I can't say I am a payroll fan, but I am not sure I would pick a race relations seminar as being "exciting" either...unless it's being taught by Sam Richards. The stereotype of the diversity seminar that makes people cringe exists for a reason. But Sam is exceptional for being able to communicate his passion for the subject - not the facts we should all know, but why the issues fascinate him. When taught that way, it IS fascinating.

Course Content: Dead or Alive?

One thing I have learned is that anything can be interesting if taught by someone who really understands it and really loves the subject. I got some great stories about superheated steam (invisible and deadly) from a thermodynamics instructor, and interesting comments from a nutritionist about how you can save or destroy your diet at the sub shop (the basis of the Sub Sandwich MTO). At some point in the development of the thermodynamics course, I realized how powerful and important steam and entropy is to any society, but especially one relying on electricity and refrigeration.

On the other hand, a bored instructor can kill even the most glamorous topic. I distinctly remembered a mummification lecture in my Egyptian archaeology class that did put the class into a state of suspended animation. It's tragic when the life is sucked out of a description of the disembowlment process needed to place the internal organs in little ceramic jars. But the man turned out to be much more into Bronze Age shipwrecks off the coast of Turkey - I was sorry I wasn't in THAT course with him.

The Coolness of Phonology

I have to confess I have the accounting challenge called "phonology" in the field of linguistics. Like statistics or accounting, this is a course with lots of annoying terminology and symbols to memorize. I wasn't always a fan myself, but once I got into it, I realized that phonology is an AWESOME tool for understanding "cooler" topics like historical linguistics and dialectology. When a Bravo Housewife reverts to her native accent under emotional strain...you are seeing phonology and sociolinguistics in action.

When I am teaching phonology, I realize I have a challenge in helping others understand the inherent coolness of phonetic features.

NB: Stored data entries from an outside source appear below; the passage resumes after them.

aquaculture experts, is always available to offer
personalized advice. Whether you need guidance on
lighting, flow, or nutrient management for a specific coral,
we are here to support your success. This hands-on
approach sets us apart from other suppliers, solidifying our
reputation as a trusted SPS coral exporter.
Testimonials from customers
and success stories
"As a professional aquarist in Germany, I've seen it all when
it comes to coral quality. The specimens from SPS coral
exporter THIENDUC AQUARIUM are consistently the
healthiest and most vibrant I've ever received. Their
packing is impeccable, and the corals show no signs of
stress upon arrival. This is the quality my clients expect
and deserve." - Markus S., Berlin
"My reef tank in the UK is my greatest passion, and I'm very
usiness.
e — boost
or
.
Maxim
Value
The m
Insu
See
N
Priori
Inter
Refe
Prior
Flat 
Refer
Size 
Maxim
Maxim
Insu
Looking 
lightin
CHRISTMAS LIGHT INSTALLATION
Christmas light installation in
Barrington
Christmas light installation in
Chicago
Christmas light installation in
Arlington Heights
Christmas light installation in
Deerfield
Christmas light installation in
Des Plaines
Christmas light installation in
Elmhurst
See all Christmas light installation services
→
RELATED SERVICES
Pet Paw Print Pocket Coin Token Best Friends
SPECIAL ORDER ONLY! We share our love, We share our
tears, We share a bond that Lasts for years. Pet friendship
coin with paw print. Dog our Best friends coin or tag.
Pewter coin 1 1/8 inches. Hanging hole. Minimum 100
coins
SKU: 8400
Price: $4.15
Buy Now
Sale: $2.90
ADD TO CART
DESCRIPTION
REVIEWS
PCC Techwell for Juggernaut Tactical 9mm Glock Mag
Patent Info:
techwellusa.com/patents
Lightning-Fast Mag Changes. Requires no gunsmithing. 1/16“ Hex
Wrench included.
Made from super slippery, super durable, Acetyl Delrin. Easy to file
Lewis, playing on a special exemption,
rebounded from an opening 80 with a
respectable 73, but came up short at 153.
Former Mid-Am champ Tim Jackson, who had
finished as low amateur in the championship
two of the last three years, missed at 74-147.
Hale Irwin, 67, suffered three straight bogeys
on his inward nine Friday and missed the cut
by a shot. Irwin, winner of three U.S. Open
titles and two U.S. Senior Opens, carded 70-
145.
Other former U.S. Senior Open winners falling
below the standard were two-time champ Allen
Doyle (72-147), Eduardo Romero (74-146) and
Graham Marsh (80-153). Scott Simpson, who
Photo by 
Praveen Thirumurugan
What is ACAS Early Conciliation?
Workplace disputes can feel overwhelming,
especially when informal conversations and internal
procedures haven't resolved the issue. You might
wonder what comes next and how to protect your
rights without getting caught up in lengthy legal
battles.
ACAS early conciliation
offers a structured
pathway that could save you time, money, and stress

But I am willing to do it because it IS interesting and every semester, I think I convince at least one more person (hopefully more), that phonology can be your friend.

So when I am stuck with a "boring" course (nutrition, accounting, race relations, thermodynamics, whatever), I have learned to dive in and find out why people study this stuff. I'm often amazed to learn that it IS interesting after all. Now if only we could convince all our instructors that they really aren't teaching boring courses....

Online Learning: It's Still All About the Learning Objective

| | Comments (1)

Today's presentation by Chris and Cole sparked a discussion on how they can be applied to online learning. One interesting comment I heard was that having defined learning objectives was constraining the design.

But maybe the problem is that we are using the wrong learning objectives. The traditional design process is that we define learning objectives and tie "content" and assessment to those objectives. So...if you start with the wrong objectives, the design will, by default, NOT be correct.

If your "objectives" are low level memorization of facts, then the design can lead to a course with lots of multiple choice quizzes (and this may be exactly what's needed in some cases)....On the the other hand, if your objective is learning to analyze, build or discuss/debate, then multiple quizzes should be out. You should know that you need to review data, or start a discussion. The old congruency model does work...if you start with the right objectives.

Another debate is whether "content" exists or not. I think both sides are looking at that wrong too. In many cases, it may be really "skills", but skills rarely exist in a vacuum. If I want students to perform an acoustic analysis....I do have to teach acoustic terminology, acoustic theory. I can't just send them out with a sound recorder in Week 1.

To me the trick has been getting students from ground zero to a point where they can make recordings and do something meaningful with them.